Copy out the lines below that hold the word "Mexico".
++++ MATERIAL FOR THIS TASK ++++
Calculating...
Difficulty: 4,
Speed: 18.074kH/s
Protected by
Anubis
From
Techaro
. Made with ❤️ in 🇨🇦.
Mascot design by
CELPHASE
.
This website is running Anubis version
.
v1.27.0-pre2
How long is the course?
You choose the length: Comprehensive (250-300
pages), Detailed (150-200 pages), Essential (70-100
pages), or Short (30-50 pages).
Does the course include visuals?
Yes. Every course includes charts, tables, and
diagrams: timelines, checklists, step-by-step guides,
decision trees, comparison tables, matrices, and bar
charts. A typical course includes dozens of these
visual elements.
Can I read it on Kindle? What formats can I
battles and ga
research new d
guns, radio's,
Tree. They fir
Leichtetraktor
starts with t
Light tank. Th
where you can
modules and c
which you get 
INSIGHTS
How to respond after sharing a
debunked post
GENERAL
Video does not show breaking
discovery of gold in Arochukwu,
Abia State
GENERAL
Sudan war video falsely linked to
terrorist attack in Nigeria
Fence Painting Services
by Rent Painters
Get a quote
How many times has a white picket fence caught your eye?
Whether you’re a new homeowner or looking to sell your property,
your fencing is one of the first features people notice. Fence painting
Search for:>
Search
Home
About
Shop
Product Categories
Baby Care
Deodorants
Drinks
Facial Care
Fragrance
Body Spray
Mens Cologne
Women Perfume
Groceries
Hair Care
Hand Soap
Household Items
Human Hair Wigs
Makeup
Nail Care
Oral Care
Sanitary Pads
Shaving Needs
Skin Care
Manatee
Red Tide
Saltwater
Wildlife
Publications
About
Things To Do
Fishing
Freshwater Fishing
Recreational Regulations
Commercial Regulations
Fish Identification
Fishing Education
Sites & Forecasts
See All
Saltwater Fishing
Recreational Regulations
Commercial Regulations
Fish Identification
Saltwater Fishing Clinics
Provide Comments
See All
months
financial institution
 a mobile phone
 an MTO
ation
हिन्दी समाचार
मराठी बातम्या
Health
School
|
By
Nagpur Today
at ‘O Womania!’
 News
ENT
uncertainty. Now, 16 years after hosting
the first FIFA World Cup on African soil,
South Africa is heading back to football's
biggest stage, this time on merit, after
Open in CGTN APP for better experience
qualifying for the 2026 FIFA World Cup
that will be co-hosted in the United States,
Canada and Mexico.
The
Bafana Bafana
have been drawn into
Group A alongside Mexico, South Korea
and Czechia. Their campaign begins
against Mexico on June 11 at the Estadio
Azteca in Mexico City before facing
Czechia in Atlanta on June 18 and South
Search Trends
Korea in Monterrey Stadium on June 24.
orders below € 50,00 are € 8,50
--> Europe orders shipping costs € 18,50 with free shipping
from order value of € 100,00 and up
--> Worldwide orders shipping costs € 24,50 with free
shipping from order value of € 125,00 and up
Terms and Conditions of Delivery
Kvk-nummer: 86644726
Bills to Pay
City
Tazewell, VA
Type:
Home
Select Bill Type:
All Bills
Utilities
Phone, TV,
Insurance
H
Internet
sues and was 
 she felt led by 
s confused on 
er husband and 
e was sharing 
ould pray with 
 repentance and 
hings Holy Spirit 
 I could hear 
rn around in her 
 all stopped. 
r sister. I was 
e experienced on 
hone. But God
++++
- [WRITTEN REPLY]
Canada and Mexico.
Group A alongside Mexico, South Korea
against Mexico on June 11 at the Estadio
Azteca in Mexico City before facing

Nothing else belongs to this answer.